• **EXERCISE OBJECTIVE**: Aim for an exact copy of the listing, without any images.

++++++++

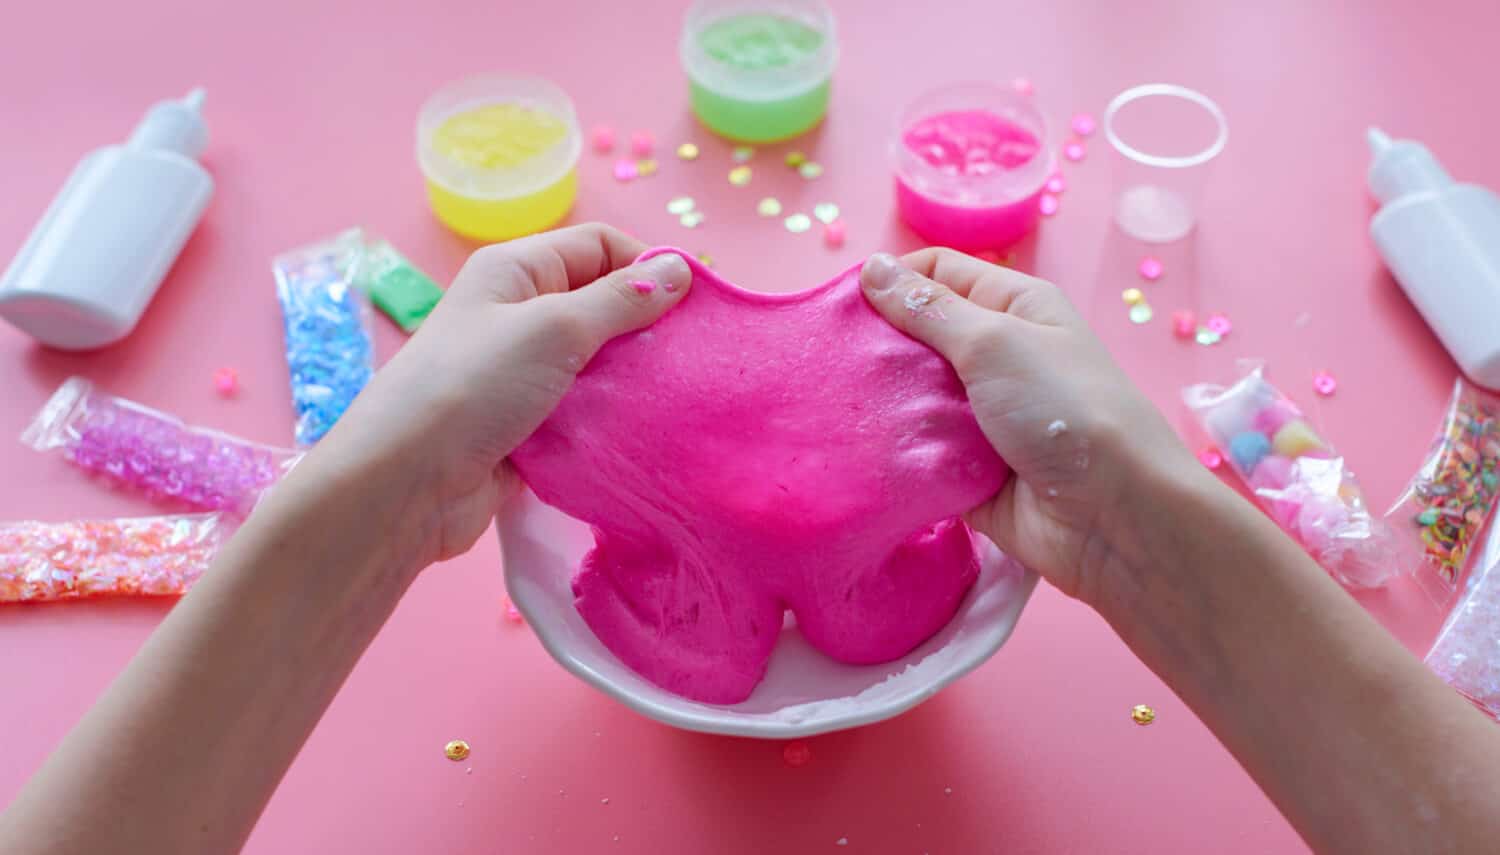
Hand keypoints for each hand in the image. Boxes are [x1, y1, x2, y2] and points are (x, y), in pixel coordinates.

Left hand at [300, 224, 691, 572]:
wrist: (405, 486)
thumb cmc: (472, 388)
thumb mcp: (553, 329)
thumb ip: (620, 301)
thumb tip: (679, 270)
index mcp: (516, 271)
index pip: (601, 247)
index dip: (649, 268)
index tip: (698, 307)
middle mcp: (518, 314)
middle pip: (604, 305)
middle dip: (648, 328)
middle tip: (694, 358)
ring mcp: (523, 374)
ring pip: (600, 364)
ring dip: (633, 379)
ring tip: (676, 396)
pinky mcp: (530, 428)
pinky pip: (586, 412)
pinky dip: (613, 419)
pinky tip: (644, 431)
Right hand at [859, 249, 1200, 603]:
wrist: (1113, 517)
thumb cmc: (1063, 410)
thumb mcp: (994, 342)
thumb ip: (928, 309)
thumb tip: (872, 267)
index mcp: (1013, 308)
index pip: (938, 275)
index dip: (889, 283)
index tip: (837, 308)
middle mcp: (997, 356)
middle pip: (917, 337)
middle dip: (876, 346)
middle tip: (826, 361)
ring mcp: (980, 415)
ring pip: (910, 396)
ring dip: (880, 401)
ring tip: (830, 406)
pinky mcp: (966, 468)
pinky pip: (917, 449)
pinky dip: (893, 450)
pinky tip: (852, 449)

++++++++

• **RESPONSE**:
Hand keypoints for each hand in the image. Boxes are [x1, y1, x2, y2] and points are (x, y), in pixel coordinates.

Left hand at [300, 224, 691, 572]:
wrist: (405, 486)
thumb cmc: (472, 388)
thumb mcp: (553, 329)
thumb ip: (620, 301)
thumb tip: (679, 270)
index mcp: (516, 271)
index pip: (601, 247)
index dip: (649, 268)
index tip: (698, 307)
middle mcp: (518, 314)
middle pip: (604, 305)
middle dip: (648, 328)
middle tip: (694, 358)
ring mcp: (523, 374)
ring pip: (600, 364)
ring dip: (633, 379)
ring tip: (676, 396)
pinky mcp: (530, 428)
pinky pip: (586, 412)
pinky dip: (613, 419)
pinky tip: (644, 431)
Right hand at [859, 249, 1200, 603]:
wrist: (1113, 517)
thumb cmc: (1063, 410)
thumb mcp: (994, 342)
thumb ip: (928, 309)
thumb tip: (872, 267)
index mcp: (1013, 308)
index pip: (938, 275)
index dip: (889, 283)
index tip: (837, 308)
middle mcp: (997, 356)
middle pip: (917, 337)
middle dip: (876, 346)
middle tip: (826, 361)
ring mcp: (980, 415)
ring pip: (910, 396)
ring dip: (880, 401)
ring tip: (830, 406)
pinky mcp: (966, 468)
pinky pip: (917, 449)
pinky dip: (893, 450)
pinky tip: (852, 449)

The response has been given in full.